PASSAGE TO READ:
========

[TheForge] Merry Christmas

Peter Fels & Phoebe Palmer artgawk at thegrid.net
Fri Dec 27 13:17:12 EST 2013


Hey Ed...The next CA Blacksmith Assn spring conference is going to be down in Vista.
Don't miss it! See you there.
Check the CBA site ( calsmith.org, i think)

On Dec 27, 2013, at 6:46 AM, Ed Eccleston wrote:

Thank you so much, you guys!  I'm old enough and have been in the trades most of my life, so  I understand most of the mechanics of which you speak.  I've also spent some time perusing the anvilfire site, so the vocabulary is mostly recognizable.  Learning the ins and outs of the heat treating processes that Frosty nicely described will ultimately be practice, practice, practice.   I've read and seen some videos where smiths could tell temperature from the color.  THAT must be an acquired ability, and that was why I was curious about the IR thermometer.  
  Personally,  I'm a kitchen designer and cabinet maker, and have been toying with the idea of making my own hinges and hardware.  Considering the absolute volume of that stuff, much coming from overseas,  hand making hinges would never be cost effective.  It may however give me a marketing advantage with the more discerning clientele with more disposable income. 
Being in Southern Ca,  there are a few of those types.  Any thoughts on the concept would be appreciated.
   Thanks Mike and Frosty for the responses, and I'll keep you up on my progress.

Ed Eccleston


Sent from my iPad
> On Dec 27, 2013, at 1:09 AM, "Jerry Frost" <akfrosty at mtaonline.net> wrote:
> 
> Gee Ed questions! Let's see Hmmmmm: in order. Depends, The right ones, No.
> Nothing, it's an oxymoron. Scrap yard, side of the road, old barns, shops,
> ask everyone you meet EVERYONE. Sure but not necessary. Some were poor
> smiths or jerks, some the only game in town, here there everywhere but rare.
> 
> I love snappy rejoinders, puns and straight lines.
> 
> Asking, what's the best type of forge?" Is like asking what kind of vehicle
> should I buy? It's just too vague a question with so many variables we could
> spend days listing them. In short it depends on what kinds of fuel are
> available and what kind of things you want or need to forge. Most of us have
> a few or more forges of different sizes or fuel types and use what's right
> for the process. What size hammer can YOU control without hurting yourself?
> Again way too vague a question but my answer covers the important basics. 
> 
> You can't draw the temper OUT of steel. Heat treating is any heat process
> that effects the steel's mechanical properties. There are a few basic ones.
> Hardening this process involves heating the steel to critical temperature,
> commonly gauged by the steel's loss of magnetism, a bit hotter and the
> steel's lattice molecular structure is open and carbon atoms are forced into
> the spaces between the atoms. When rapidly chilled (quenched) the carbon
> atoms become locked in the steel's molecular lattice. This makes it more
> difficult for the iron atoms to slide past each other so the steel becomes
> HARD AND RIGID. Too hard or rigid and the steel is brittle. The higher the
> carbon content the more it will harden or embrittle, from about 0.03% to 2%
> carbon it's steel, above 2% it's cast iron and crumbly brittle. Below 0.3%
> commonly referred to as 30 points of carbon, one point is 0.01% and there is
> too little carbon to significantly affect it's hardenability so it's
> referred to as mild steel. Belo about 5 pts. Is iron, not steel. (I think
> it's 5 pts.)

========

RECORDED DATA:
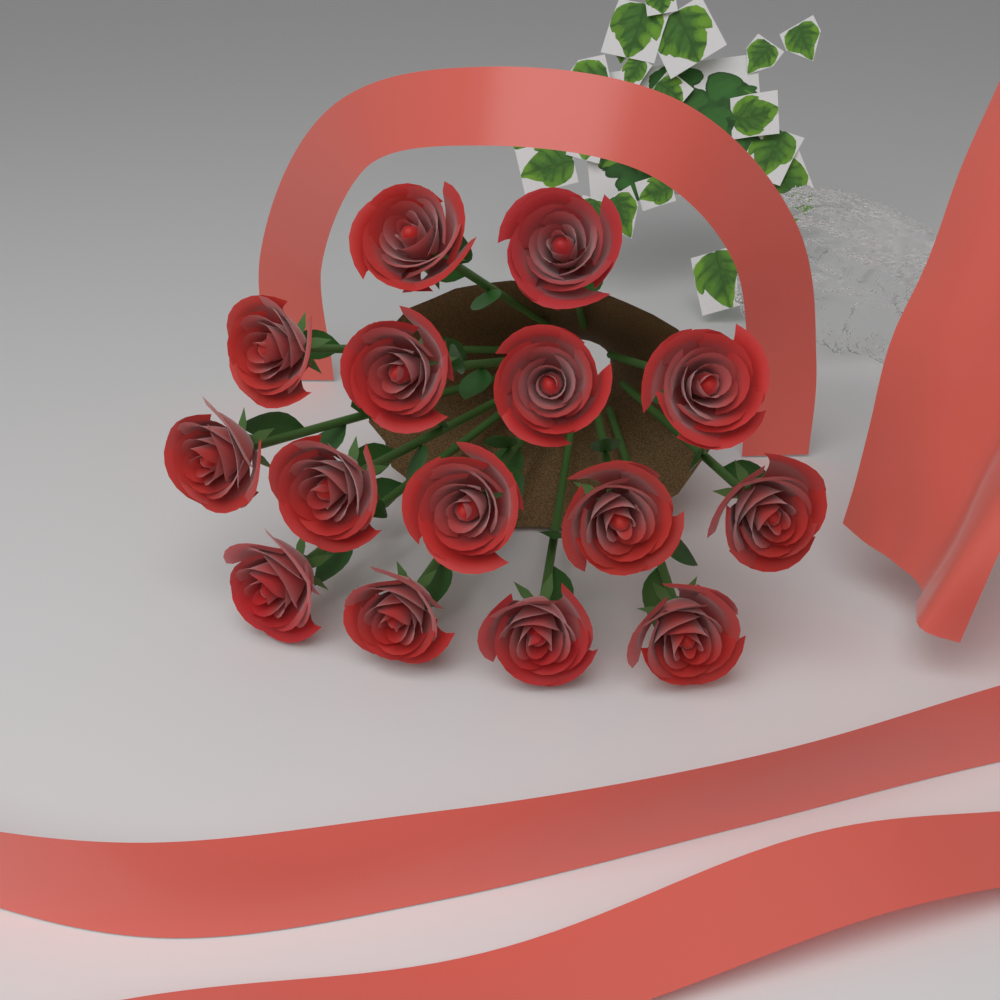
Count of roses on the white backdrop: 15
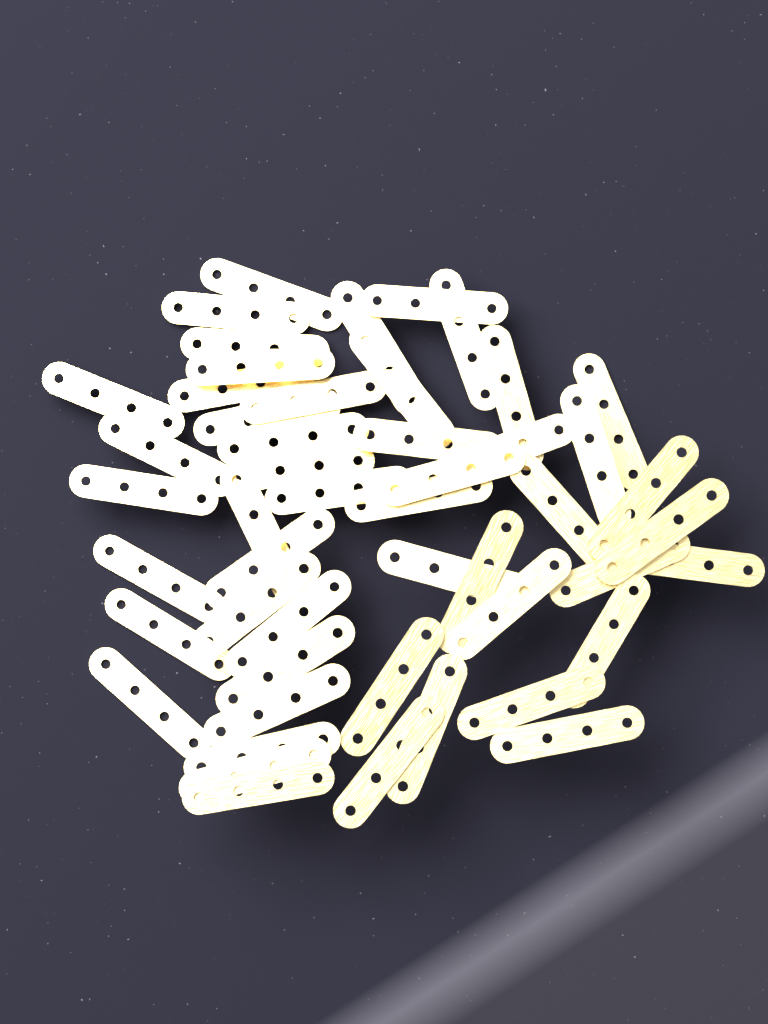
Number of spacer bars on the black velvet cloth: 50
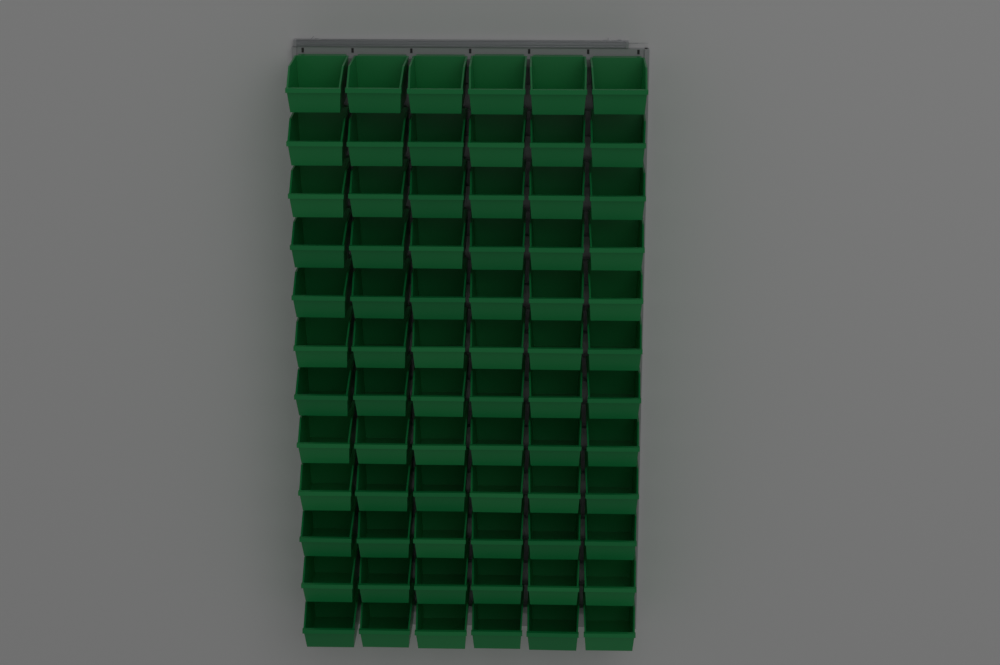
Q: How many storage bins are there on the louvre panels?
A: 72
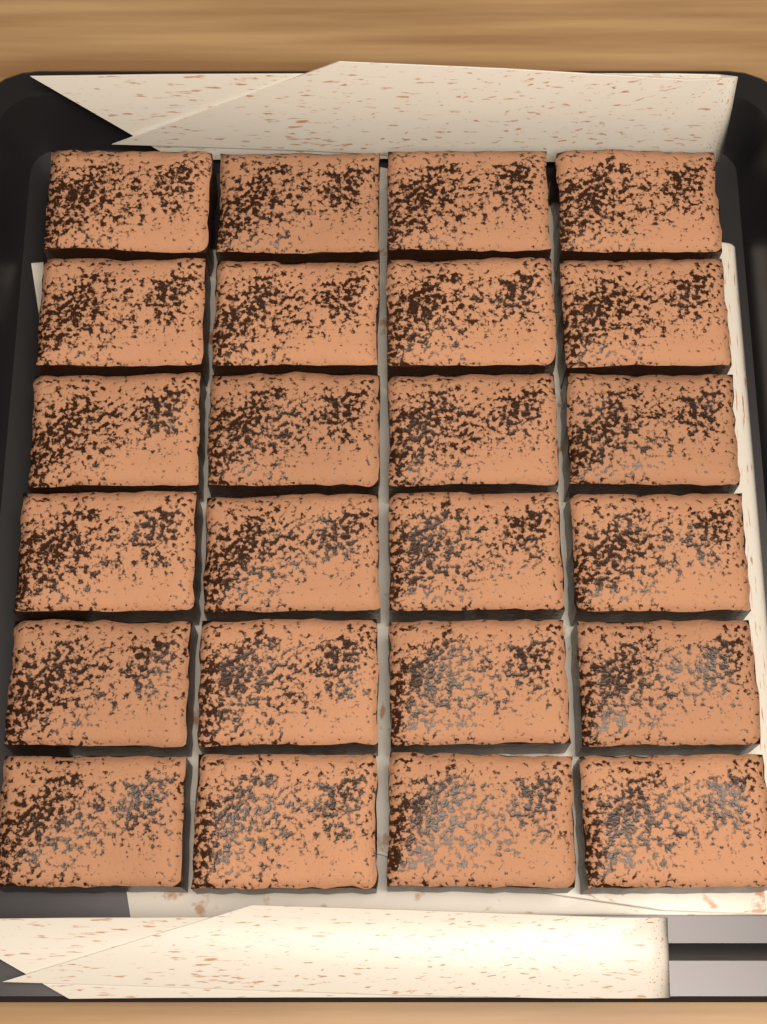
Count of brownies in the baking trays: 24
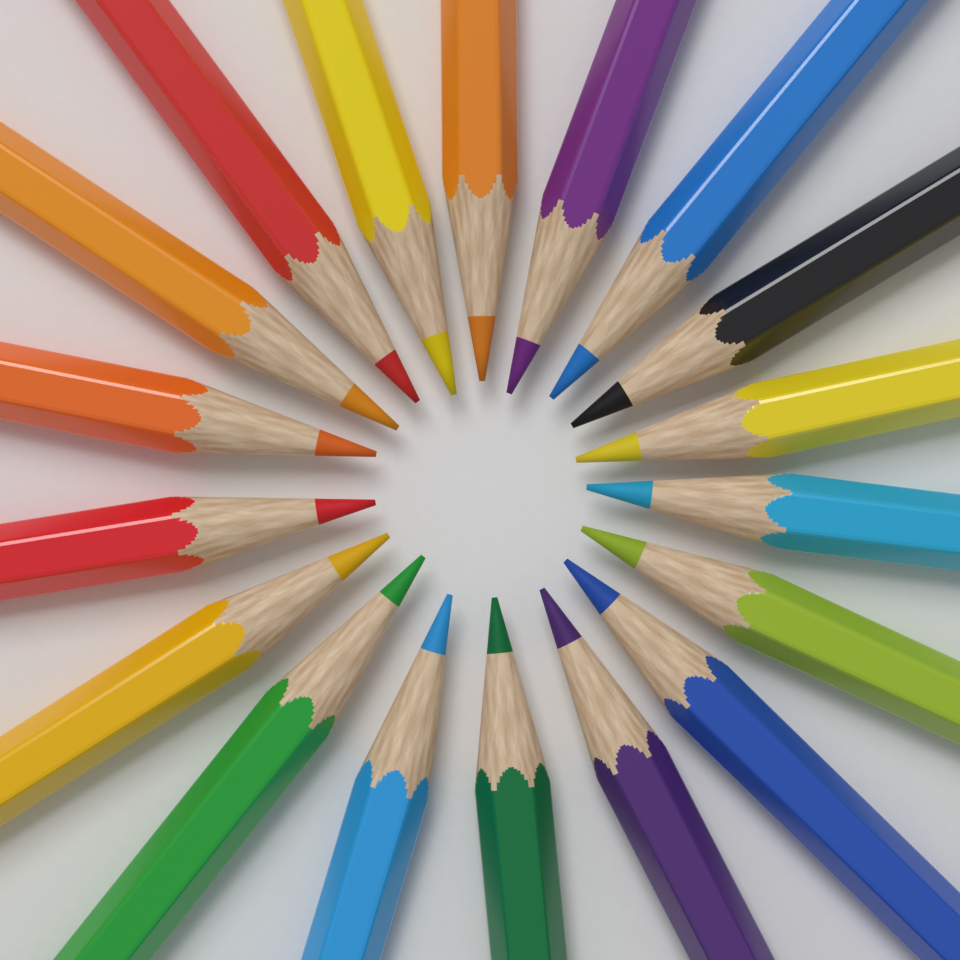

========

TO-DO LIST:
a) In the blacksmithing email thread, list the places named in the sentence that begins "Scrap yard".
b) Extract the passage of the blacksmithing email thread between "Peter Fels &" and "the IR thermometer.", inclusive.
c) Extend the blacksmithing email thread, starting right after its last sentence.
The data isn't needed for this work.

TASK RESPONSES:
a) Scrap yard, side of the road, old barns, shops

b)
Peter Fels & Phoebe Palmer artgawk at thegrid.net
Fri Dec 27 13:17:12 EST 2013


Hey Ed...The next CA Blacksmith Assn spring conference is going to be down in Vista.
Don't miss it! See you there.
Check the CBA site ( calsmith.org, i think)

On Dec 27, 2013, at 6:46 AM, Ed Eccleston wrote:

Thank you so much, you guys!  I'm old enough and have been in the trades most of my life, so  I understand most of the mechanics of which you speak.  I've also spent some time perusing the anvilfire site, so the vocabulary is mostly recognizable.  Learning the ins and outs of the heat treating processes that Frosty nicely described will ultimately be practice, practice, practice.   I've read and seen some videos where smiths could tell temperature from the color.  THAT must be an acquired ability, and that was why I was curious about the IR thermometer.

c)
> 
> Now for the next heat treat process. Once the steel has been hardened
> there's a high probability it is too brittle to be useful so you must "draw
> the temper." Tempering is controlled softening to the desired hardness and
> toughness or perhaps springiness, etc. Tempering by eye is the most
> difficult heat treating process most of us do. A lot of guys temper in an
> oven, garage sale toaster ovens and a good oven thermometer are usually good
> enough for most processes. Therre are bladesmiths who have high end ramping
> ovens with lab grade controls. It depends on what you need or desire.
> 
> Now for the third basic process. Annealing. This is softening the steel to
> it's softest state. Annealing is done by bringing the steel to it's critical
> temperature and allowing it to cool as slowly as necessary depending on the
> alloy to allow the carbon to migrate out of the iron's molecular lattice.
> Many high alloy steels say containing vanadium or manganese above a certain
> trace % require equipment most blacksmiths don't have, it's not a home shop
> process. High carbon/LOW alloy steels can be annealed easily in the average
> home blacksmith's shop. IF you know how but that's just knowledge and
> practice. TAKE NOTES!
> 
> And the fourth and last common heat treatment process is "normalizing" for
> most low alloy high carbon steels you can draw enough temper to relieve
> stresses induced by forging bending etc. Heat to critical and let it air
> cool. This is short of annealed but generally enough to ensure non-brittle
> and safe for general use or final tweaking. Here's where "normalizing" can
> bite you in the butt BIG TIME, performing this process on an AIR HARDENING
> STEEL will bring it to full hardness. Steel containing more than a couple %
> molybdenum is air hardening. Moly steel is the only air hardening steel I
> can think of off the top of my dented head.
> 
> Okay, that's it for the bare bones basic heat treating sampler, maybe enough
> to give you some reading ideas. On to anvils. An anvil is something heavy
> and hard enough to let you deform HOT steel on it with a hammer. Boulders
> are still used in some parts of the world or by bored blacksmiths on camping
> trips. Something heavy and hard is all you really need, the London pattern
> is really only a couple hundred years old. Forget Harbor Frieght anvils,
> they're cast iron anvil shaped objects and not hard enough to work well,
> boulders work MUCH better. There are good anvils being made today but
> they're going to cost a bunch. A good quality anvil in good condition is
> going to cost too, if you're lucky you'll find one in the $3.00/lb range or
> less. 
> 
> There are however a number of good alternatives: RR rail is a fine time
> honored anvil. Rail is 1080 low alloy steel, it's hard and tough as can be
> but is generally pretty light for moving iron well. If you mount it on end
> however all the mass is under the hammer and it becomes a darned affective
> anvil. You don't really need an anvil much larger than the hammer face and
> there are all kinds of useful things you can make with a little grinding on
> the flange and web. There are a number of bladesmiths using anvils that are
> 4"x4" square steel shafts mounted on end as their main anvil. 4140 chrome
> moly steel is highly desirable shaft anvil steel. Round shafting or
> rectangular, etc. is all good.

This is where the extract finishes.